## DOCUMENT EXTRACT:
= = = = = = =
PDA

View Full Version : Epoxy vs. Polyester ?



jg480
09-02-2009, 08:24 PM
I know this is going to open up a can of worms and that is not my intent. I have been reading some post over on Scream and Fly about resins trying to get a little more educated before diving into the St. Tropez. I know epoxy has stronger secondary bonding characteristics than poly or vinyl, but is it really necessary? I need to replace pretty much everything, all the coring, transom and probably stringers. I really don't want to spend $2000 on epoxy for structural repairs if it is not needed. I will use epoxy for fairing and cosmetic work do to it's low shrinkage. I have used poly on several other boats with no problems but this one is going to be special so I want to do it right!
Jim

gcarter
09-02-2009, 08:45 PM
A few basic rules;
You can apply epoxy over poly
You CAN'T apply poly over epoxy.
You can't paint over epoxy (not easily anyway)
You can use vinylester resin and get much of the strength of epoxy for less than the cost of epoxy.

Does that help?
= = = = = = =
## TASK INSTRUCTIONS:
• A. Answer these questions about the epoxy versus polyester thread:
(i) How much money does the first poster not want to spend on epoxy for structural repairs if it is not needed?
(ii) For what kinds of work does the first poster plan to use epoxy?
(iii) According to gcarter's rules, which resin can't be applied over epoxy?
• B. Repeat the part of the epoxy versus polyester thread between "View Full Version" and "poly over epoxy.", inclusive.

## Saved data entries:
= = = = = = =
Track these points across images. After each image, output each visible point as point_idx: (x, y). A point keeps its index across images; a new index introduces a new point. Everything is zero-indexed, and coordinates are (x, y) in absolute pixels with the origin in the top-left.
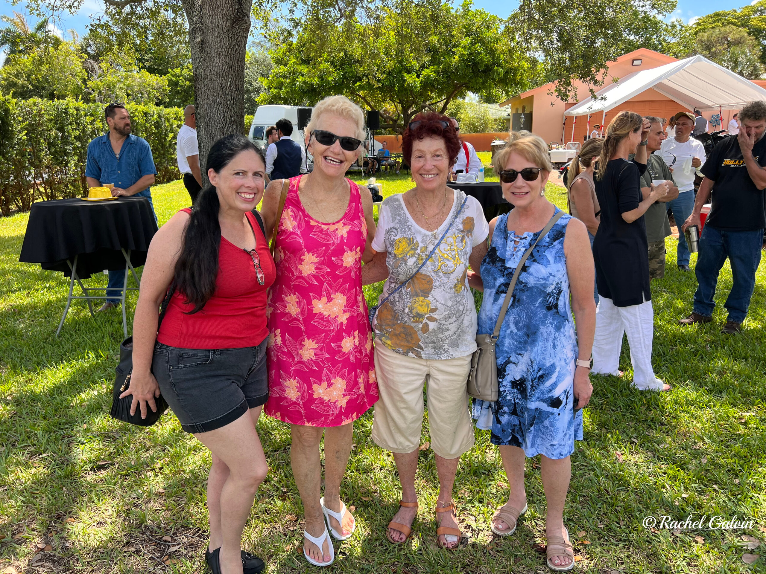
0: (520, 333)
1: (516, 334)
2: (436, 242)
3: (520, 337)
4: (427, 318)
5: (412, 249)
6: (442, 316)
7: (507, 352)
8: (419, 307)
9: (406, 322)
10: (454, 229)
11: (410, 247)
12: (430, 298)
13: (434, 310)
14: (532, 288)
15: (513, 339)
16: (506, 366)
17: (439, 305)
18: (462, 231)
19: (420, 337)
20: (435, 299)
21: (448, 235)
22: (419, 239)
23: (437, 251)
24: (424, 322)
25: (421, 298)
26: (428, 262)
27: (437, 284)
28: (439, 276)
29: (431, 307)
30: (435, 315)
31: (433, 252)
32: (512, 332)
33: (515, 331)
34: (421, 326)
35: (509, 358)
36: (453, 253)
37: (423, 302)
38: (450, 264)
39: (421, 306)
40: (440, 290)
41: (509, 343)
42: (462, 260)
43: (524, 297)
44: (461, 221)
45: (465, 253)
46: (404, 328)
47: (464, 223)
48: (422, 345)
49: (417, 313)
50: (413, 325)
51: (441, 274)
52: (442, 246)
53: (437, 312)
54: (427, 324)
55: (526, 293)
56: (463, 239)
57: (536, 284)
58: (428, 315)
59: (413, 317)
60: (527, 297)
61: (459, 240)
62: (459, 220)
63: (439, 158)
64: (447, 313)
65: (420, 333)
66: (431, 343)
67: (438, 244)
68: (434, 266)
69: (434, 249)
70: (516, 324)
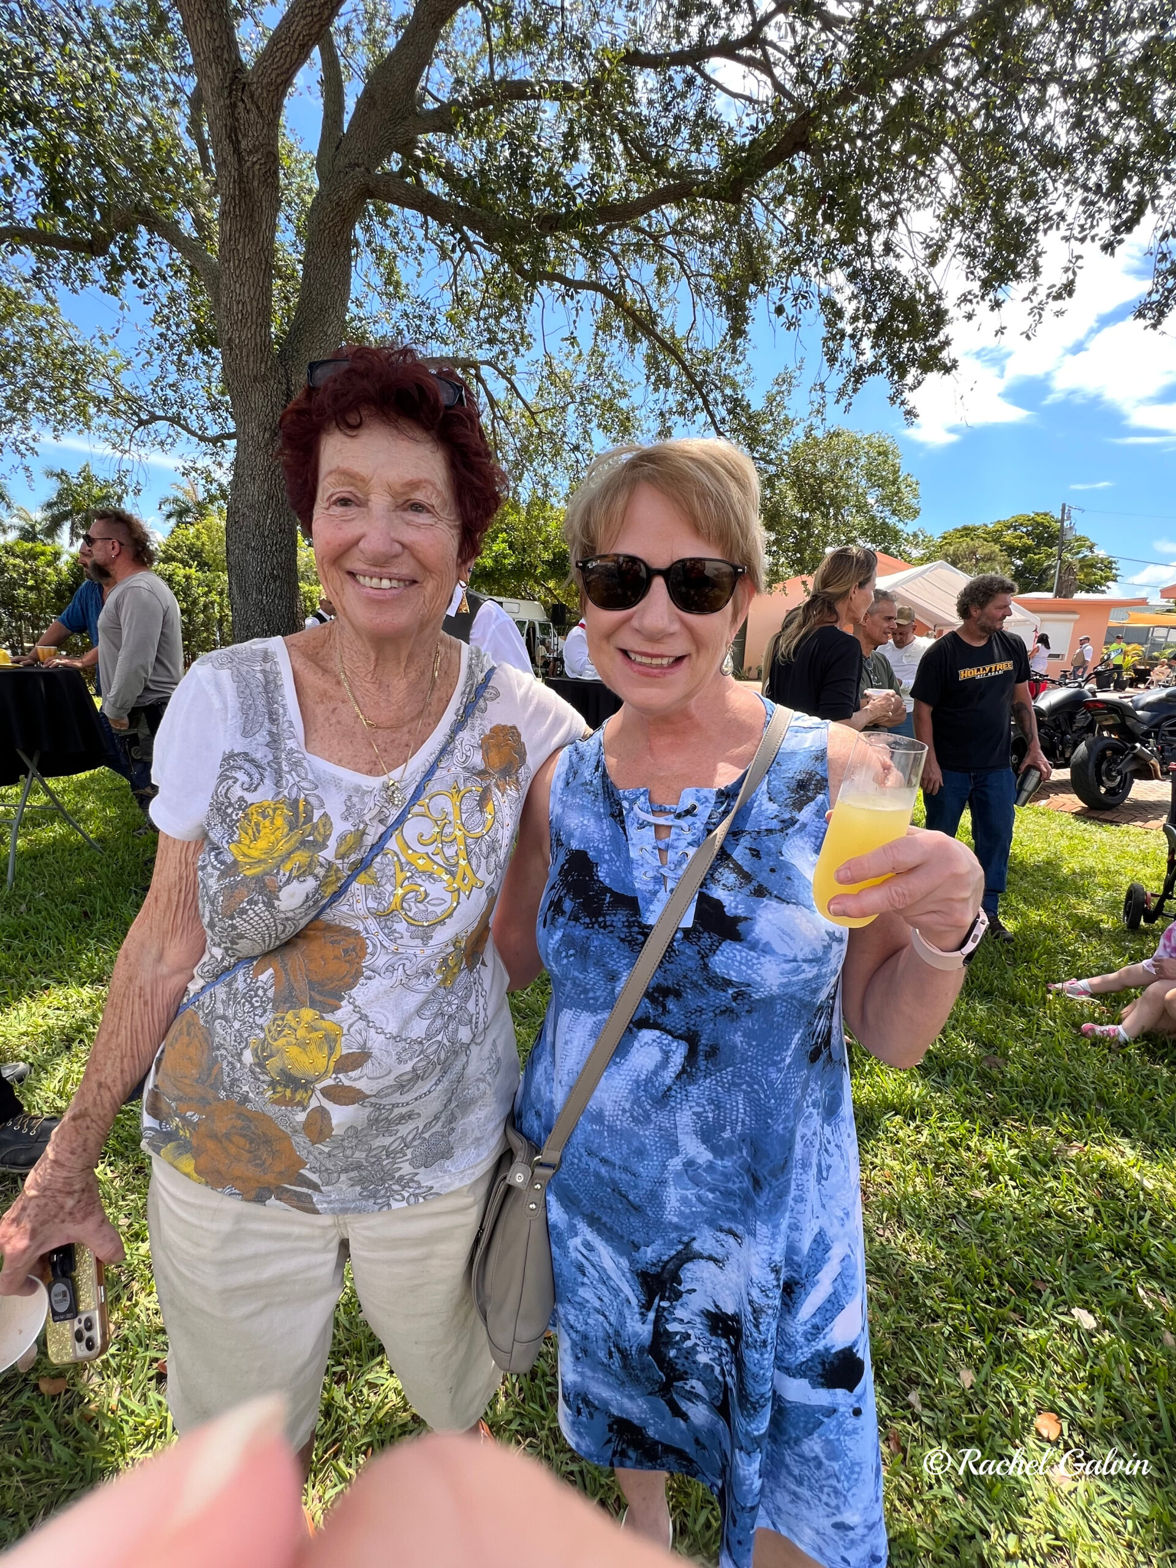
0: (726, 1164)
1: (710, 1167)
2: (394, 814)
3: (727, 1177)
4: (327, 1093)
5: (303, 843)
6: (390, 1080)
7: (677, 1227)
8: (294, 1051)
9: (245, 1099)
10: (451, 770)
11: (296, 836)
12: (344, 1013)
13: (358, 1059)
14: (769, 1002)
15: (697, 1182)
16: (679, 1267)
17: (376, 1042)
18: (482, 773)
19: (303, 1154)
20: (363, 1017)
21: (433, 787)
22: (334, 806)
23: (392, 844)
24: (314, 1103)
25: (308, 1014)
26: (355, 886)
27: (381, 960)
28: (391, 933)
29: (343, 1049)
30: (359, 1080)
31: (378, 847)
32: (690, 1164)
33: (704, 1155)
34: (301, 1117)
35: (687, 1245)
36: (450, 852)
37: (312, 1029)
38: (435, 890)
39: (303, 1045)
40: (387, 983)
41: (684, 1201)
42: (482, 874)
43: (738, 1038)
44: (477, 740)
45: (493, 848)
46: (239, 1115)
47: (486, 745)
48: (314, 1177)
49: (283, 1072)
50: (272, 1110)
51: (401, 927)
52: (412, 828)
53: (368, 1068)
54: (322, 1111)
55: (747, 1022)
56: (483, 799)
57: (789, 984)
58: (329, 1082)
59: (273, 1084)
60: (749, 1035)
61: (470, 803)
62: (468, 738)
63: (423, 518)
64: (408, 1067)
65: (300, 1142)
66: (346, 1170)
67: (401, 820)
68: (378, 898)
69: (383, 838)
70: (707, 1135)
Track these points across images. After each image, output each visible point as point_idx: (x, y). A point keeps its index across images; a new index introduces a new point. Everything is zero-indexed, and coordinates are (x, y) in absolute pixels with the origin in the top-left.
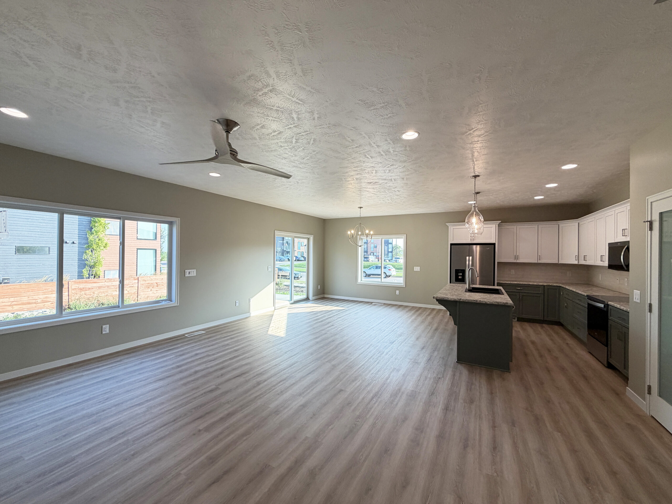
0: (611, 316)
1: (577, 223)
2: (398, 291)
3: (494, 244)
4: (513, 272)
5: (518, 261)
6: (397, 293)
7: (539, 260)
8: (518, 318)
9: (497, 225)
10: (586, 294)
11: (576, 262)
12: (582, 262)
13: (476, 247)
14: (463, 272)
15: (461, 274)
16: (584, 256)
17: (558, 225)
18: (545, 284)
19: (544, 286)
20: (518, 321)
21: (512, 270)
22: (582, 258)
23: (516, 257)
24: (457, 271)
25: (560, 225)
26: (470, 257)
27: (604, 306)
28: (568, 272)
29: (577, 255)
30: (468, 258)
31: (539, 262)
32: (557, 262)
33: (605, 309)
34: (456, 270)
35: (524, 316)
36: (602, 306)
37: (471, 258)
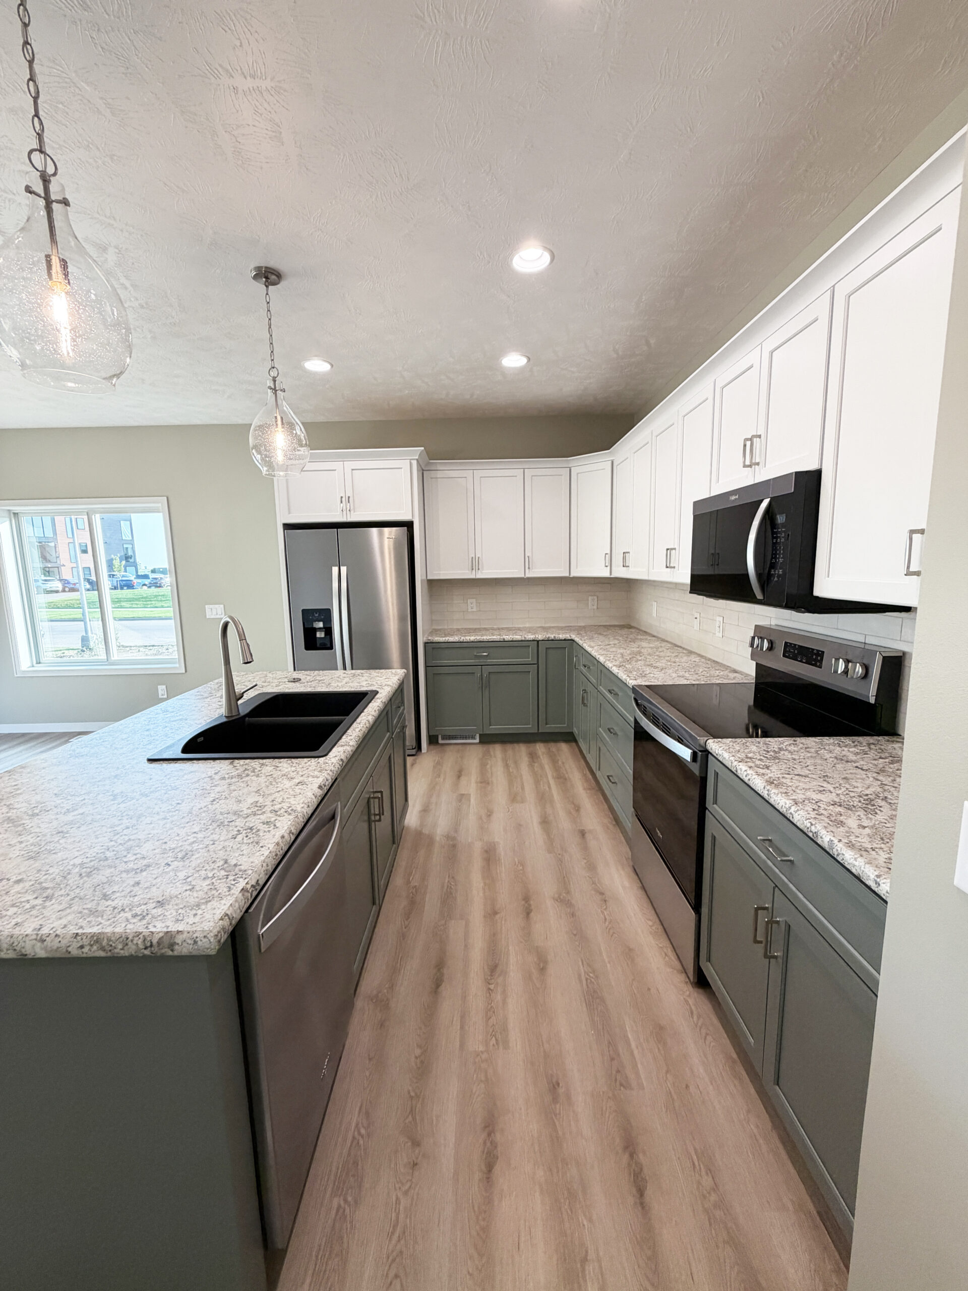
0: (715, 802)
1: (610, 463)
2: (164, 687)
3: (409, 525)
4: (472, 605)
5: (480, 575)
6: (160, 692)
7: (527, 570)
8: (480, 735)
9: (415, 463)
10: (631, 683)
11: (605, 573)
12: (620, 572)
13: (381, 535)
14: (326, 614)
15: (321, 625)
16: (624, 553)
17: (569, 469)
18: (540, 637)
19: (538, 641)
20: (481, 742)
21: (469, 601)
22: (618, 559)
23: (475, 564)
24: (307, 615)
25: (572, 469)
26: (342, 568)
27: (694, 756)
28: (590, 598)
29: (609, 552)
30: (335, 570)
31: (528, 575)
32: (567, 575)
33: (695, 769)
34: (304, 611)
35: (495, 728)
36: (685, 753)
37: (344, 569)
= = = = = = =
## RESPONSES TO THE EXERCISE:
• A.
(i) $2000
(ii) Fairing and cosmetic work
(iii) Poly

• B.
View Full Version : Epoxy vs. Polyester ?



jg480
09-02-2009, 08:24 PM
I know this is going to open up a can of worms and that is not my intent. I have been reading some post over on Scream and Fly about resins trying to get a little more educated before diving into the St. Tropez. I know epoxy has stronger secondary bonding characteristics than poly or vinyl, but is it really necessary? I need to replace pretty much everything, all the coring, transom and probably stringers. I really don't want to spend $2000 on epoxy for structural repairs if it is not needed. I will use epoxy for fairing and cosmetic work do to it's low shrinkage. I have used poly on several other boats with no problems but this one is going to be special so I want to do it right!
Jim

gcarter
09-02-2009, 08:45 PM
A few basic rules;
You can apply epoxy over poly
You CAN'T apply poly over epoxy.